People in higher education are usually expected not only to transmit knowledge but to produce new knowledge, at least at high-prestige research institutions. This is the case certainly at all of the most elite institutions, where faculty are expected to be teacher-scholars. This is true even for administrators, despite the need for entirely different skills in order to lead institutions.
The currency of academic renown is recognition, crudely measured by citation indexes.
As such, it is rather shocking for the academic leader of Harvard University, one of the most illustrious institutions of higher education in the world, arguably, to get her citations wrong. It doesn’t seem deliberate, but it is careless.
Giving credit is not only a technical requirement. I see it, as Europeans do, as a moral matter.

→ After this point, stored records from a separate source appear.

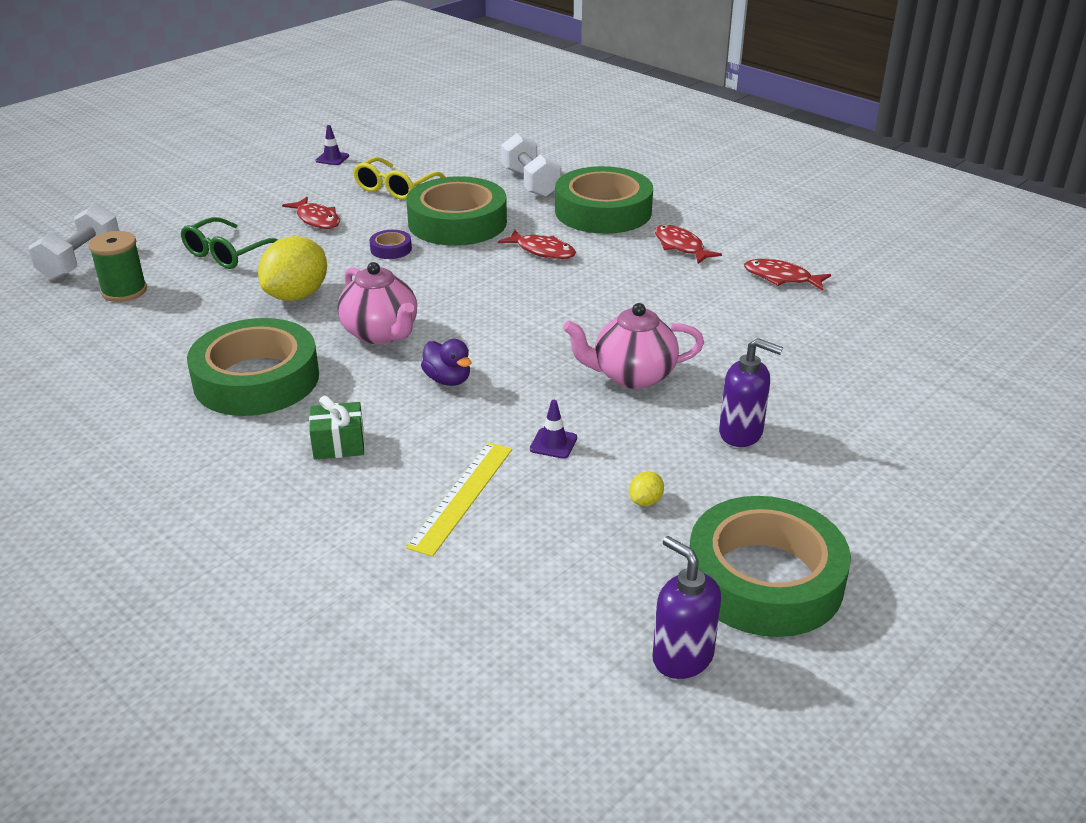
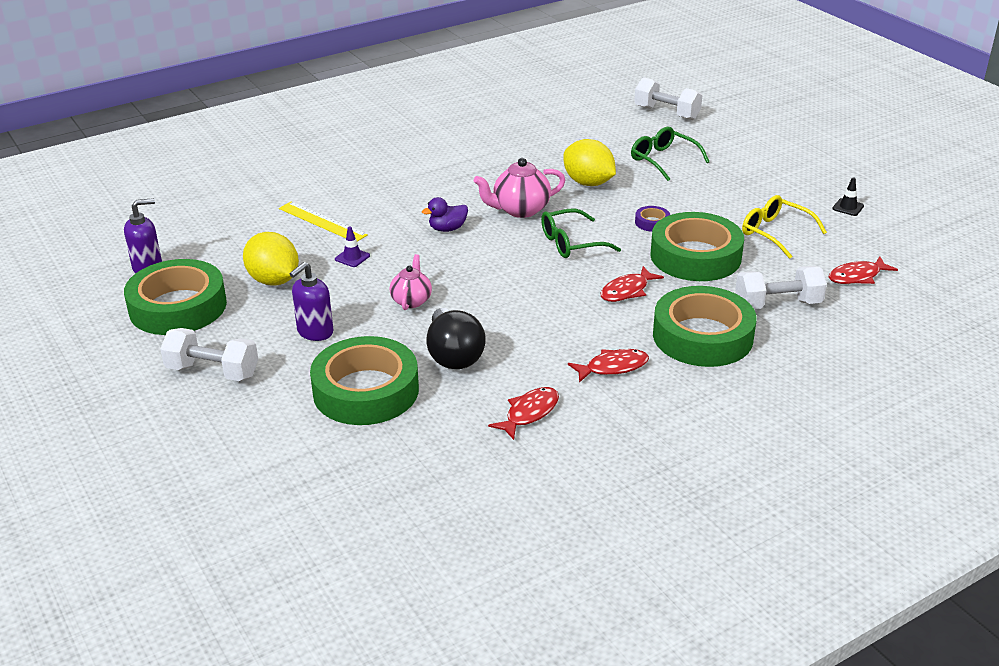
camera: 105 degrees right, 0 degrees up
(124, 291) = (617, 127): green spool -> none
(256, 379) = (483, 167): green tape -> green tape (366, 391)
(317, 219) = (715, 195): red fish -> red fish (857, 276)
(332, 158) = (848, 207): purple traffic cone -> black traffic cone
(339, 444) = (398, 189): green gift -> none
(454, 290) = (572, 243): none -> green glasses
(632, 376) = (411, 300): pink teapot -> pink teapot, size x0.65
(645, 501) = (273, 280): yellow lemon -> yellow lemon, size x2.41
(721, 330) = (453, 355): none -> black light bulb
(876, 494) = (213, 371): none -> white dumbbell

Authors and other creators have moral rights. Those who care about their obligations to others should bend over backward to get it right, not because they are afraid of being caught, but because scholarship is a huge network and we are given the gift of others’ work. We repay it not only by buying their books and articles, but with gratitude and acknowledgment. This is not only a matter of professional ethics, but of how we see ourselves benefiting from the hard, often-unrewarded work of others. (Scholars rarely make much money directly from their writing; at best, this contributes to their earning of the ever rarer tenure and promotion.)
In Jewish texts, “giving credit where credit is due” is seen as a sacred obligation. According to Rabbi Ari Enkin, “The Talmud teaches that whoever reports something in the name of the one they heard it from brings redemption to the world.”
As we look around at all the newfound examples of plagiarism, excusing some and vilifying others, I’d like to plead instead for the moral and ethical imperative to try our best to be careful, to honor others for their life’s work, to trace their words—when we know, when we can—with awe and dignity. Not so we won’t get caught. Not because a mechanical service might flag our work.
But because it’s the right thing to do.
The case I’m making is that we examine the virtue, the morality, of citing. Creative Commons supports voluntary sharing of people’s intellectual property; most levels of their licenses include the requirement that the creator receive attribution. Whether you are quoting, reusing, satirizing or remixing, the idea that people are offering their words and ideas freely does not absolve the user from acknowledging the gift.
Resorting to hair-splitting discussions of the letter of the law has its place. But idealistically, in the realm of academic writing and citation, I’d like to urge a reconsideration of the spirit of the law, or more precisely, the norms, which stem from recognition of the precious labor of fellows. You don’t have to cite every influence, every source of inspiration, as I try to do (the sources in my new book run to nearly 14,000 words). But when we benefit from others’ work, words or ideas, we should honor them. Not for fear of detection. Not for fear of punishment. But because we embrace the central imperative to honor our fellow humans.
We should give them all the credit we can.